Pertemuan sendiri diadakan di sebuah kota di Blue Sky Empire dan lokasinya sendiri hanya diketahui oleh enam sekte besar Aliran Putih.
Dan sialnya, Shirao menghilang saat ia diminta untuk menemani murid jenius generasi saat ini. Mungkin saja ia ingin kabur, batin Zien saat memikirkannya, tetapi ia memilih untuk melupakannya dan memilih memperhatikan murid jenius ini.
***
Di sebuah lembah yang besar, sebuah kota berdiri dengan megahnya di dalam lembah itu.
Banyak yang mengira kalau lembah itu hanyalah lokasi sebuah kota biasa, tetapi nyatanya lembah itu adalah markas dari sebuah sekte Aliran Hitam yang cukup kuat dan disegani di Aliran Hitam, yaitu Jade Poison Sect.
Chairman Sect Jade Poison Sect sendiri bernama Jiene dan memiliki gelar Jade Poison King, yang kekuatannya disebut-sebut setara dengan Xue, sang Purple Poison King sekaligus Chairman Sect Poison Valley.
Dan kini, Jiene sedang bingung mencari murid satu-satunya yang bernama Kuro. Kuro sendiri memiliki julukan Black Poison mengingat tangannya selalu diselimuti warna hitam setiap ia bertarung dan ia memiliki beberapa jurus racun yang berwarna hitam pekat.

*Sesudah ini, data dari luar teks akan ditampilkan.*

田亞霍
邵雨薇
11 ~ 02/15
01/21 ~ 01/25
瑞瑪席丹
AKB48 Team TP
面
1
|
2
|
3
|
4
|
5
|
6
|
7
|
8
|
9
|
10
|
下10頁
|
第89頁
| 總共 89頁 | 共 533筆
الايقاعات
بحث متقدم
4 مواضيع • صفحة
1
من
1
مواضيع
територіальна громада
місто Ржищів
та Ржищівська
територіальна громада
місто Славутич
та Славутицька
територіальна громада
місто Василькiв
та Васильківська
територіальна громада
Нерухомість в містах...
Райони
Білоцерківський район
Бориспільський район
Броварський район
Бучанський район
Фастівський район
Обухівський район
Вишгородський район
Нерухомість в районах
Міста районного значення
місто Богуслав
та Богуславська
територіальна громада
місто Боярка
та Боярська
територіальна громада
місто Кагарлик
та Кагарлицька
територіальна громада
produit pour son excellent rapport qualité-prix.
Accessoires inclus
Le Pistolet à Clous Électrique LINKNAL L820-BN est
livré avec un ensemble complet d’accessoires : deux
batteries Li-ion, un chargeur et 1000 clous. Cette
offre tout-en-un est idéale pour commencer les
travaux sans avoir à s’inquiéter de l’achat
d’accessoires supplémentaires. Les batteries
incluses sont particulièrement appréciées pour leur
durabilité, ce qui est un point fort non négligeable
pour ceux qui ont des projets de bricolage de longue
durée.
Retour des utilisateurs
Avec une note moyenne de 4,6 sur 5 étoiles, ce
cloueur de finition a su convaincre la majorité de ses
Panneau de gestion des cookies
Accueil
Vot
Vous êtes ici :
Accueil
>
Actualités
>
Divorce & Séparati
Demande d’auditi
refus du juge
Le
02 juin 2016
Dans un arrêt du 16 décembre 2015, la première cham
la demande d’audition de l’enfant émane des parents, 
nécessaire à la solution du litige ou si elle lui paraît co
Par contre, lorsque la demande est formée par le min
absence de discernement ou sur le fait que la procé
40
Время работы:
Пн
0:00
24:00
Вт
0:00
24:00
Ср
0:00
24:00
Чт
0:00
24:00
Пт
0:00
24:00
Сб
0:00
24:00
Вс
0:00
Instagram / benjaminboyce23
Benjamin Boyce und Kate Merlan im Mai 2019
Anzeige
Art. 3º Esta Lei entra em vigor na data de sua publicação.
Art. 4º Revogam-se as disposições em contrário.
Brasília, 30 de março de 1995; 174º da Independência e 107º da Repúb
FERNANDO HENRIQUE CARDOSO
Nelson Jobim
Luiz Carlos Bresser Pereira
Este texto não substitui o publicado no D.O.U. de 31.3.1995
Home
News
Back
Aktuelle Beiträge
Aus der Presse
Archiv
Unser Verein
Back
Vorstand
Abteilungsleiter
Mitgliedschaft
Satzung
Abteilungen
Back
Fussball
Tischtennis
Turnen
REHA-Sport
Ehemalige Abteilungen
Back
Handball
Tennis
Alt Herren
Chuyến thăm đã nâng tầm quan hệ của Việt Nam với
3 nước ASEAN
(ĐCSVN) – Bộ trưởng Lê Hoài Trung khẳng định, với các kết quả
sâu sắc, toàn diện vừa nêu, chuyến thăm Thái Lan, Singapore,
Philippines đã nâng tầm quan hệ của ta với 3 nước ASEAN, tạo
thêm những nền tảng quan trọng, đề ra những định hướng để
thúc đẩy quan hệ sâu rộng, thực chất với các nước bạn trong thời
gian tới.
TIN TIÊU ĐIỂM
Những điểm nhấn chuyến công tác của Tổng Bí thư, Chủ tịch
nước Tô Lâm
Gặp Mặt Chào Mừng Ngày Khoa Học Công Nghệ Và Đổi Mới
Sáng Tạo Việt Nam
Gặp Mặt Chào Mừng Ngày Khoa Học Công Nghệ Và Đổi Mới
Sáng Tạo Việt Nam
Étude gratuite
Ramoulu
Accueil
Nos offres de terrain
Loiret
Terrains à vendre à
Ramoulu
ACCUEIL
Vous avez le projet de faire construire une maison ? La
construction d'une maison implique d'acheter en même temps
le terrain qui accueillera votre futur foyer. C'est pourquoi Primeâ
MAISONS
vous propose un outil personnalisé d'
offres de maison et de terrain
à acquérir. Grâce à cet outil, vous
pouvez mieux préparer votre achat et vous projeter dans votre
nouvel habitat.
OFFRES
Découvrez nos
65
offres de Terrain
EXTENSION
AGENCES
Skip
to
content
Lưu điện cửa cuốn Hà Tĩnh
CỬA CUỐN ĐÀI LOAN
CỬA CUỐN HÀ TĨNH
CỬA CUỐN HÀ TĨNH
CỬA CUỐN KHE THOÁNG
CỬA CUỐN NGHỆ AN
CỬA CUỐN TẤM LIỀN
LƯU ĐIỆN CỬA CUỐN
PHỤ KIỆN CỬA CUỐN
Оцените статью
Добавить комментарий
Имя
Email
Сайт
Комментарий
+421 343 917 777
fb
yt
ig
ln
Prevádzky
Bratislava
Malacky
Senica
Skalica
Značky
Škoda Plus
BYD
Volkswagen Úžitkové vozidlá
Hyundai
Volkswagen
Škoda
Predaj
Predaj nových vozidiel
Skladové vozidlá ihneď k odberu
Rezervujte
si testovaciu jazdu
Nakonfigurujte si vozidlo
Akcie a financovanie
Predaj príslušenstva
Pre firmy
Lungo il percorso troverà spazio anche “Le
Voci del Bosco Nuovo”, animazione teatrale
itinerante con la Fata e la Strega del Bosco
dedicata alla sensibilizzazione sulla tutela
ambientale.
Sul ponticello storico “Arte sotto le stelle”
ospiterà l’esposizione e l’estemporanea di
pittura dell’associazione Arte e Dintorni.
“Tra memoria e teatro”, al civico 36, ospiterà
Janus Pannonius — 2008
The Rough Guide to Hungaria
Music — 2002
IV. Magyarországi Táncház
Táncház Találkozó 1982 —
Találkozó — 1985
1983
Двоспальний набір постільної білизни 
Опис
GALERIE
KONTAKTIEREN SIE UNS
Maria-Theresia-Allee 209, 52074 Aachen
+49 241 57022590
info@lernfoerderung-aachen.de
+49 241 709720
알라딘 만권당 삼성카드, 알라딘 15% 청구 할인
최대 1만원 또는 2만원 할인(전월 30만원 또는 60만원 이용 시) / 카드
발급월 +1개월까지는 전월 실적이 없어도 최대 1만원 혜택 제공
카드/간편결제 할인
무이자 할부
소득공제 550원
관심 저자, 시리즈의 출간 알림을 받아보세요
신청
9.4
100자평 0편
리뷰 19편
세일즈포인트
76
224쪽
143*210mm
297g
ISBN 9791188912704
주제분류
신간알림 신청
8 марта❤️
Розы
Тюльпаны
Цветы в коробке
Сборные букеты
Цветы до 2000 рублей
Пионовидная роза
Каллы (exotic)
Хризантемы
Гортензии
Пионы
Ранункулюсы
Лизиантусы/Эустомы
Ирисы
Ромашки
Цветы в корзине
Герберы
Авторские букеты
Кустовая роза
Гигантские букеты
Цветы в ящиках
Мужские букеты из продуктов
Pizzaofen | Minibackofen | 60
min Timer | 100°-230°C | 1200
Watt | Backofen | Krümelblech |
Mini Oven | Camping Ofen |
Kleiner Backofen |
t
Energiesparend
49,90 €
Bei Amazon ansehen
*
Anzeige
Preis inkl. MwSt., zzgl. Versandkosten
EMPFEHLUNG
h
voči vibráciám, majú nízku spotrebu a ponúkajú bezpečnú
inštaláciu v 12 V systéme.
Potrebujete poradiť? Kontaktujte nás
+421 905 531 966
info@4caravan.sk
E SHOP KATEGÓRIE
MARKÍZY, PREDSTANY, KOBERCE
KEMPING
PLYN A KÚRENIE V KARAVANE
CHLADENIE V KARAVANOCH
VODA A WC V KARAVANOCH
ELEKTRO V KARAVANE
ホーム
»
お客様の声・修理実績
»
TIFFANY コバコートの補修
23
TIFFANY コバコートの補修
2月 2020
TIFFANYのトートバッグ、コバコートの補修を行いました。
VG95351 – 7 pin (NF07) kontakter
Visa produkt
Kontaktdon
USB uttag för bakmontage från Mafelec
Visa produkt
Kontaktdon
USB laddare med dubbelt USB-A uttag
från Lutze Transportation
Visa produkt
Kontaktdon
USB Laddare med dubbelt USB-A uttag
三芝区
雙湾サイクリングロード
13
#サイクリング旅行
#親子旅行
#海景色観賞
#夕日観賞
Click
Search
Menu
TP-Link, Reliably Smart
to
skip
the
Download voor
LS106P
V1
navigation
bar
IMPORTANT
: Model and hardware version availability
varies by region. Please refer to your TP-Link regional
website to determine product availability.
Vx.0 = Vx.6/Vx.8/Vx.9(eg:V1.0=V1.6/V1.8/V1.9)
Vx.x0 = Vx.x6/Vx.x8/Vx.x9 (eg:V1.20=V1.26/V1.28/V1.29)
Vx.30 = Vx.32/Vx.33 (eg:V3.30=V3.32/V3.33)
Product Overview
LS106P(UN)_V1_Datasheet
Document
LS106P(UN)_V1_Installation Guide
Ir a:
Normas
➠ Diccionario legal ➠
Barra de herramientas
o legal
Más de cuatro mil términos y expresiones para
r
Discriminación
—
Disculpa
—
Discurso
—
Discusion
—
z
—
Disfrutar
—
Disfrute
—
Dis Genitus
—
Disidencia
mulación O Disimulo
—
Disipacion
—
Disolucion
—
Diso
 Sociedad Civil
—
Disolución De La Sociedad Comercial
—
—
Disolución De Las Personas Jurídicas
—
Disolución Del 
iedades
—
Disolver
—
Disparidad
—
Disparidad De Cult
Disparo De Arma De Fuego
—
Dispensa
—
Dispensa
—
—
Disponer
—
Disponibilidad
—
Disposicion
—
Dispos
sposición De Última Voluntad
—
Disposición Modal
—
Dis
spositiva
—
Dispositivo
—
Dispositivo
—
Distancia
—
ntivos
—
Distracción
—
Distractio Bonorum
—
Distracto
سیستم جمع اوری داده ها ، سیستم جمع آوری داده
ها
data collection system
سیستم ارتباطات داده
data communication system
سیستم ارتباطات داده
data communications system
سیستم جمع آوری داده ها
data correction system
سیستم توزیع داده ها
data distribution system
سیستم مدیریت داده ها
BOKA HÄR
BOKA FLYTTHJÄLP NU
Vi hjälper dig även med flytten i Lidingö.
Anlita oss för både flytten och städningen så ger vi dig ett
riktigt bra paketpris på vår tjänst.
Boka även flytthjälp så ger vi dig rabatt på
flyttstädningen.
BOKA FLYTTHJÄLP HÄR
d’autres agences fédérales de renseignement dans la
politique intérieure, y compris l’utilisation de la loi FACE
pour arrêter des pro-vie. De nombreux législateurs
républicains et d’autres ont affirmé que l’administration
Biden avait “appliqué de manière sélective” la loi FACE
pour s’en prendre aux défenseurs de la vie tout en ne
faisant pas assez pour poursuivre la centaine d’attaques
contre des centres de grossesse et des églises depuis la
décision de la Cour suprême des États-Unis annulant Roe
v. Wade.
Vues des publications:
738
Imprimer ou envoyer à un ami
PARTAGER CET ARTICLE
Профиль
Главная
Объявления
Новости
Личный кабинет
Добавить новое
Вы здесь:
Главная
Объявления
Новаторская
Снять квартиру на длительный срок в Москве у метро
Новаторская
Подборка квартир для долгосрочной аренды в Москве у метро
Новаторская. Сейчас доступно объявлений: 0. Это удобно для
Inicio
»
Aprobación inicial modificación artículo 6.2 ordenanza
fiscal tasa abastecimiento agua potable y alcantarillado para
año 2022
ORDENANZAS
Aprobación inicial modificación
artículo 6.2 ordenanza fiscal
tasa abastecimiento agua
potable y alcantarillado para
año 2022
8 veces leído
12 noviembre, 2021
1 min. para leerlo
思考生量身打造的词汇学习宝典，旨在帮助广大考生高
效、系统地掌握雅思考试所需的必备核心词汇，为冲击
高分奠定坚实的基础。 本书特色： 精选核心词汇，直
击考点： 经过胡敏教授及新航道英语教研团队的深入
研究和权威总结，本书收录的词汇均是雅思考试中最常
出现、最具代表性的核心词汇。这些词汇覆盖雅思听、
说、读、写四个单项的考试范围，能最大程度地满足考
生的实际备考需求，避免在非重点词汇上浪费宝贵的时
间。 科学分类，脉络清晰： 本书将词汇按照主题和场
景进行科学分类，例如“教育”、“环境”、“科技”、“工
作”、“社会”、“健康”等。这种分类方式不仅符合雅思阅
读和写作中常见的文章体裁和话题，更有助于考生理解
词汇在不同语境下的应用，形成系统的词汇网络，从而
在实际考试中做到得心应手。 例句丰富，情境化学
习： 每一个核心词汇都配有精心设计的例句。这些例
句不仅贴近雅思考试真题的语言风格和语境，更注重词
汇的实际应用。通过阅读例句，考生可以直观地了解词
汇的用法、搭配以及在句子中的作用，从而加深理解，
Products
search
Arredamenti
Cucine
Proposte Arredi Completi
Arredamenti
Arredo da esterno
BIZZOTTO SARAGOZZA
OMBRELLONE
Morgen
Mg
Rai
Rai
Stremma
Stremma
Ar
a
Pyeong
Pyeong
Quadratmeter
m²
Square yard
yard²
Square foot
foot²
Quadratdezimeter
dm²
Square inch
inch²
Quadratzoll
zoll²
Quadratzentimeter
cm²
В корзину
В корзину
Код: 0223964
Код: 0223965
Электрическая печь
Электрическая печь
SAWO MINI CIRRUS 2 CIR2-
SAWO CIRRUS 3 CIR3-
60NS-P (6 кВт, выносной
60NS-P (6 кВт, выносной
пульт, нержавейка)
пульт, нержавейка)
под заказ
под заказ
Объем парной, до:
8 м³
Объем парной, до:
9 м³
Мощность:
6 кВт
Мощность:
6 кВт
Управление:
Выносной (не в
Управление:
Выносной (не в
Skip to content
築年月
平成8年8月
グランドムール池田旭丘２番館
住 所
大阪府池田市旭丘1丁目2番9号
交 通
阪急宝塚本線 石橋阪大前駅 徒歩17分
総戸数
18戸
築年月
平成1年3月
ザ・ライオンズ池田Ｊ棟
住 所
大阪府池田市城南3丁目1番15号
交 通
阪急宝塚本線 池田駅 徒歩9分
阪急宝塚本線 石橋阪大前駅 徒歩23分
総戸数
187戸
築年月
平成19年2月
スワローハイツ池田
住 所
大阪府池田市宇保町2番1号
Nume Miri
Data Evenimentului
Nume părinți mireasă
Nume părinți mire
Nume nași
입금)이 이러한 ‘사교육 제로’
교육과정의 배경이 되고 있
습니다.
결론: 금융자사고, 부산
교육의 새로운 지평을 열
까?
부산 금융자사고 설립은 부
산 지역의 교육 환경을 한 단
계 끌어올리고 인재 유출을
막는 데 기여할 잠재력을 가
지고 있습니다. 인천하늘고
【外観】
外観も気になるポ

“Apakah ia kembali berduel dengan si White Sword Shirao?” gumam Jiene.
Ia sendiri sedang duduk di sebuah ruangan yang hanya dirinya seorang yang ada di ruangan itu.
“Salam, Chairman Sect. Saya membawa sebuah kabar yang mungkin bisa membuat anda penasaran...” seorang pria masuk setelah mengetuk pintu dan memberi hormatnya.
“Apa itu?”
“Gabungan enam sekte terkuat Aliran Hitam berhasil menguasai separuh Blue Sky Empire dan juga seperempat dari Green Grass Empire...” lapor orang itu.
Bukannya senang, wajah Jiene berubah menjadi serius, “Bukankah Pulau Giok Putih ada di Blue Sky Empire?”
“Benar, darimana anda bisa tahu?”
“Tentu saja tahu karena pulau itu muncul sekitar tiga ratus tahun lalu sebelum menghilang, sampai saat ini...” jawab Jiene, “Apakah Jun sudah sangat bodoh sehingga melupakan hal itu?”
“Mau dihentikan juga tidak akan ada gunanya, Aliran Hitam bertambah kuat seiring luasnya daerah yang berhasil ditaklukkan...” tambah orang itu.
“Tapi, aku khawatir kalau Six Emperor berkumpul dan membicarakan hal yang sama dengan yang sebelumnya Six King bicarakan setahun lalu...”
Tentu saja berita tentang Six King yang berkumpul di Darkness Blood Sect sudah menyebar luas di Aliran Hitam dan banyak yang berpikir kalau enam sekte ini akhirnya memilih berdamai dan bersatu untuk menyerang Aliran Putih.
Tetapi nyatanya, pertemuan itu dimulai dengan pertarungan Black Thunder King melawan Demon King yang berujung pada kemenangan Black Thunder King. Setelah itu pertemuan dilangsungkan dan diambillah satu keputusan untuk menyerang Aliran Putih dan mengambil beberapa daerah mereka.
“Yah, aku seharusnya menghentikan Kuro yang mengatakan ingin berkelana keluar sekte saat situasi begini...”
“Tapi, Kuro sebaiknya dibiarkan berkelana untuk ia mencari pengalaman...” orang itu berpendapat.
“Pengalaman sih boleh dicari, tetapi kenapa lawannya selalu Shirao itu?”
Orang itu dan Jiene lalu terdiam setelah memikirkan hal itu dan ruangan seketika sepi.